Dogs absolutely love to jump on people. They’re excited, especially if you have been out all day and arrive home. Constant jumping can become annoying to you and any visitors you may have so here are some tips to help stop it happening.
Your first thought will most likely be to tell him off in a loud voice. You may also push him off but these actions often have the reverse effect, encouraging your dog to keep on jumping.
Dogs are extremely affectionate and close contact is the only way they know to demonstrate that affection. When you’re angry, he will usually try harder to show others he’s your friend.
A dog’s most powerful ability is smell. It’s hundreds of times more accurate than humans. As a puppy, his first eight months will be spent sniffing and investigating everything, whether it’s other animals, you and your family or guests. They smell everything possible, without fear of rejection.
The most powerful scents that humans project come from their mouths and genital areas. Everyone who encounters dogs, whether their own or other people’s dogs, will have had their genital region sniffed multiple times. Puppies stand on hind legs to get close and end up sniffing your mouth.
A dog may feel anxious and know that if he jumps up, you would probably pick him up, thus making him feel more secure and calming him down.

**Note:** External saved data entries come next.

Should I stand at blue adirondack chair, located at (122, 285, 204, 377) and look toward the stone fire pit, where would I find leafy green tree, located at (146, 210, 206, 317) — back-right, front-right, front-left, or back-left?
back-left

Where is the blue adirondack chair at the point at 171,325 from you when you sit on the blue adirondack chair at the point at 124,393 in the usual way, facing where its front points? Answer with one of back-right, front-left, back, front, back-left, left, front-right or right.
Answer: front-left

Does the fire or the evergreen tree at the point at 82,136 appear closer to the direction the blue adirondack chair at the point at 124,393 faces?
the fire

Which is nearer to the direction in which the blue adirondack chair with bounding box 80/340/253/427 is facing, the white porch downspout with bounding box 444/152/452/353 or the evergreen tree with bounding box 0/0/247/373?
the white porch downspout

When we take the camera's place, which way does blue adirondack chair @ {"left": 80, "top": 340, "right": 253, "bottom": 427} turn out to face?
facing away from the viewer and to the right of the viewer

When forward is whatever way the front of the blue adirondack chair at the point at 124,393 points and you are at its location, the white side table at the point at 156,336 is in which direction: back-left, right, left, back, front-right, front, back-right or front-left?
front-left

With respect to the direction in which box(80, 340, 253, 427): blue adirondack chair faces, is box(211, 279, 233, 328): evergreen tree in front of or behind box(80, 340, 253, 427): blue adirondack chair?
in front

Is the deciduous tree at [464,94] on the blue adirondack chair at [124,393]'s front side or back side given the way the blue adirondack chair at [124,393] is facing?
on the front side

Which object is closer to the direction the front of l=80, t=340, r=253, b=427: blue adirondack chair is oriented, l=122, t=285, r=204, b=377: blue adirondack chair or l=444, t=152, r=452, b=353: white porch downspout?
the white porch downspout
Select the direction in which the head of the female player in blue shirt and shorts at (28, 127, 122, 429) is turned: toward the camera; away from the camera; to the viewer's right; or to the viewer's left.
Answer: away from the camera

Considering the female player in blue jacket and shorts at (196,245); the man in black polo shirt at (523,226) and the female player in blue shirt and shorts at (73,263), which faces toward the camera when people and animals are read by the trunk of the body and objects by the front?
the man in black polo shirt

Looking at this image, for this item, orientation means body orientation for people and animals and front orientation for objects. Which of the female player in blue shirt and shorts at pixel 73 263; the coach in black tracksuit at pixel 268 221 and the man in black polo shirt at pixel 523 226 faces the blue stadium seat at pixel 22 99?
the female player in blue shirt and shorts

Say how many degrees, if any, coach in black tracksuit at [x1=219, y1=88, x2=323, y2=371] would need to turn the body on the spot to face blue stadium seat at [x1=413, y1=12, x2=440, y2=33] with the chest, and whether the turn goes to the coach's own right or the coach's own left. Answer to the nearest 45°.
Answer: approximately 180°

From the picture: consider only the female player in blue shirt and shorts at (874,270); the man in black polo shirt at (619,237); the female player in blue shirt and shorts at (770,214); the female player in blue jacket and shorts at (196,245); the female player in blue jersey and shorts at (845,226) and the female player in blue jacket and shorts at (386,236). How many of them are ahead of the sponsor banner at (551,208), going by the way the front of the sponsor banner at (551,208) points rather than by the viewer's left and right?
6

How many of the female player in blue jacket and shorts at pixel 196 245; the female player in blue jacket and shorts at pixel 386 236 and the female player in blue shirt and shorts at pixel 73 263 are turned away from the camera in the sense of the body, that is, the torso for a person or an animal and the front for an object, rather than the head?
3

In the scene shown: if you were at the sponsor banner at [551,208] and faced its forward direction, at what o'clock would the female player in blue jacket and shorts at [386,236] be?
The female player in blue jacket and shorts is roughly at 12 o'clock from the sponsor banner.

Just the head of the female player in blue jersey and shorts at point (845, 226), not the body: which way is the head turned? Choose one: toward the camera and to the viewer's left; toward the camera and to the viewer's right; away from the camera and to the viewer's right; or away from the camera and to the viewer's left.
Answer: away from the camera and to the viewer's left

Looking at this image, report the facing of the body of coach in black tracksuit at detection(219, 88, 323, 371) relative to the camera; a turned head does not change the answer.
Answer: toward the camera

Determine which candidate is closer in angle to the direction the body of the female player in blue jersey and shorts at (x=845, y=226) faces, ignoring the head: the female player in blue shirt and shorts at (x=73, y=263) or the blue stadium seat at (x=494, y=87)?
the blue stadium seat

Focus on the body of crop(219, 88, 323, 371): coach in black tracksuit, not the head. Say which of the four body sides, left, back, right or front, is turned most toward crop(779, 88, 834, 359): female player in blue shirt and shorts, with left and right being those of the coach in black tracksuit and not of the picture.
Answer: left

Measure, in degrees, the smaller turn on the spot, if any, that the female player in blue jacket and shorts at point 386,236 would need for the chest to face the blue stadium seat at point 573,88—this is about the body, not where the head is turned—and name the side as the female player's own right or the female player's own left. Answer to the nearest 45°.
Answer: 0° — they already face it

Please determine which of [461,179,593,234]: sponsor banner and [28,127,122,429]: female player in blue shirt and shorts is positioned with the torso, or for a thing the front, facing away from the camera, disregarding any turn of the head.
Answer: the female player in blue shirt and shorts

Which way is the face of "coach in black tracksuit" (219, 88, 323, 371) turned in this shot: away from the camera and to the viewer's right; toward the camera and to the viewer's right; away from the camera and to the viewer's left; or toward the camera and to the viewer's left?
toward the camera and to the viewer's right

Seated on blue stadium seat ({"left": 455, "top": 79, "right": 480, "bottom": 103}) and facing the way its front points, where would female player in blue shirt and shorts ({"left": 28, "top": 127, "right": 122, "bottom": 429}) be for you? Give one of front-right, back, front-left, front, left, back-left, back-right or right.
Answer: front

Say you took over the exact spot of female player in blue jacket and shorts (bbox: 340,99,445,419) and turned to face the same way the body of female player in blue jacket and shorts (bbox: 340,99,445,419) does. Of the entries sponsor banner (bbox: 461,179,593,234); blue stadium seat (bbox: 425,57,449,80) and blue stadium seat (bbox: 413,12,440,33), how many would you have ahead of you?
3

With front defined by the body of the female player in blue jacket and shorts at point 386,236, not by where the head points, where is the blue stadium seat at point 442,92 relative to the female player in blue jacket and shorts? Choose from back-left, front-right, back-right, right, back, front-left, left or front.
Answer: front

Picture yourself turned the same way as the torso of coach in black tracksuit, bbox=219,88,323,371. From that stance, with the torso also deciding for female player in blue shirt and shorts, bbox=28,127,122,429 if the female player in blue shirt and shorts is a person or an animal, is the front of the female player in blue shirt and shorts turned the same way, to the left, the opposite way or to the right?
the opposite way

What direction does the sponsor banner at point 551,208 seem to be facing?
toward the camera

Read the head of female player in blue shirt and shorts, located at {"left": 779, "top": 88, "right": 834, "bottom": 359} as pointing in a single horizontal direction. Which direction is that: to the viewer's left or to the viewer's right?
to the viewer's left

Negative attention is also a form of attention so when you focus on your pet, even if it’s to tell him off, he’s happy because your focus is on him again.

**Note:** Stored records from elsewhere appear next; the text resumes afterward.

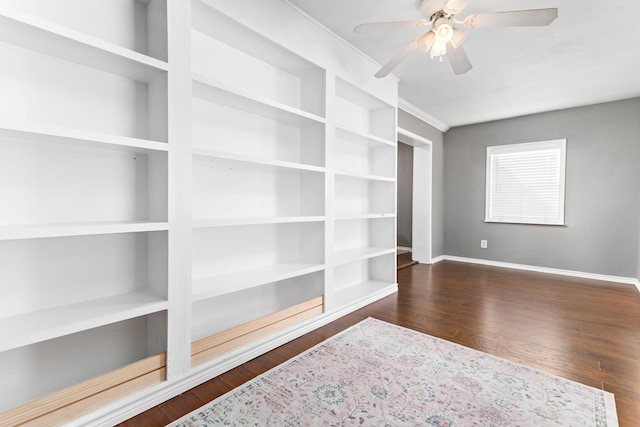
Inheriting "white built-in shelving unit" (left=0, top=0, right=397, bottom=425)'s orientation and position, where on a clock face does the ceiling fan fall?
The ceiling fan is roughly at 11 o'clock from the white built-in shelving unit.

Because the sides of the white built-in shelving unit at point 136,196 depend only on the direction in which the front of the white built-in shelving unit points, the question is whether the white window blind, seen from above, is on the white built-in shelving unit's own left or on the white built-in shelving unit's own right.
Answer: on the white built-in shelving unit's own left

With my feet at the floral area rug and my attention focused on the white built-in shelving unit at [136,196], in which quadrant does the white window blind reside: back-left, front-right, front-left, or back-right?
back-right

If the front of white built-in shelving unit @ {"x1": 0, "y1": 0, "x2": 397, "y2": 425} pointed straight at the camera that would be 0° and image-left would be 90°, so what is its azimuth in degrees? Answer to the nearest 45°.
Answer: approximately 315°
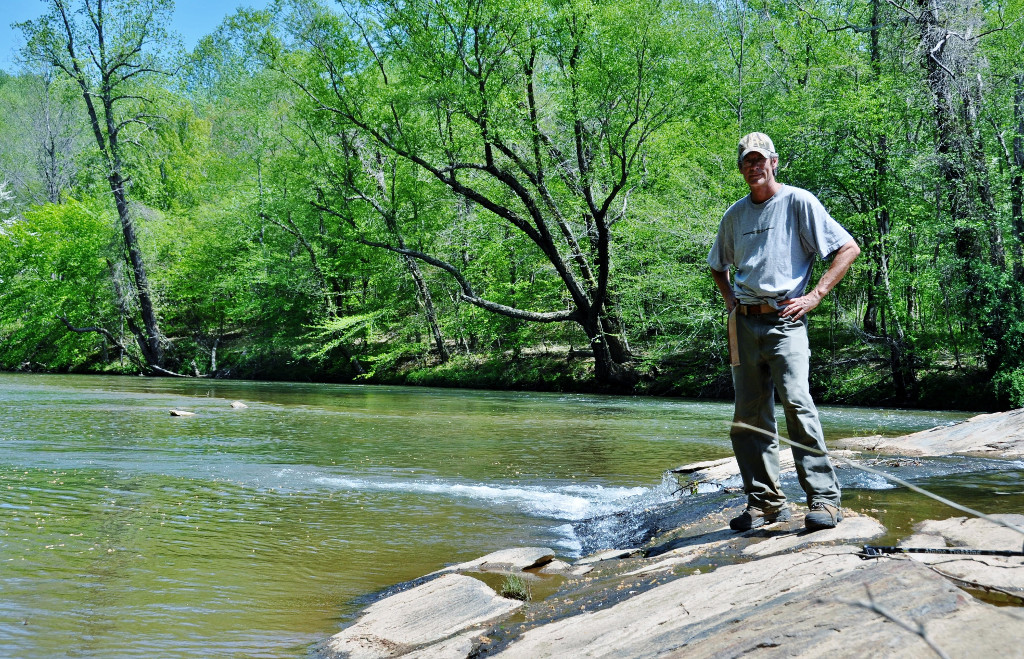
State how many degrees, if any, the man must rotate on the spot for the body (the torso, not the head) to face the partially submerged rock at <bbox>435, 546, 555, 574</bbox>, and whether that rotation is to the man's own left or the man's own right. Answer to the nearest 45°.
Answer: approximately 45° to the man's own right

Training tips. If your dog jumps up, simply ignore him because that’s the only way he’ll learn. Don’t make eye contact with your pet and never speak until all paws are firmly on the floor. Then you can praise him, calmly and affectionately, while you pat him.
Turn your back on your jumping dog. Stay that way until he stops jumping. Then you need to turn around and pat him, while praising him.
Dogs learn very fast. They’ll learn that jumping does nothing but planting their feet on the ground gives them lots of attention and treats. So they remain quiet and well-behaved until they get the attention they so desperately crave.
Another tip is to always greet your pet calmly so you don’t entice him to become excited and active. This behaviour doesn’t encourage your dog to jump or get more excited than he should.
If you don’t stop your puppy from jumping up when he wants to, he will learn that jumping is an acceptable behaviour. Then jumping will carry on into adulthood when puppy has grown into a big heavy dog and one jump could push you to the floor. So you encourage bad behaviour and you can’t get angry if you’re not disciplining him properly.
While your beloved pet is a treasured member of your family, jumping up on people should be discouraged. Train him now and it will be easier down the track. Jumping or not jumping isn’t the end of the world. Just stop him doing it.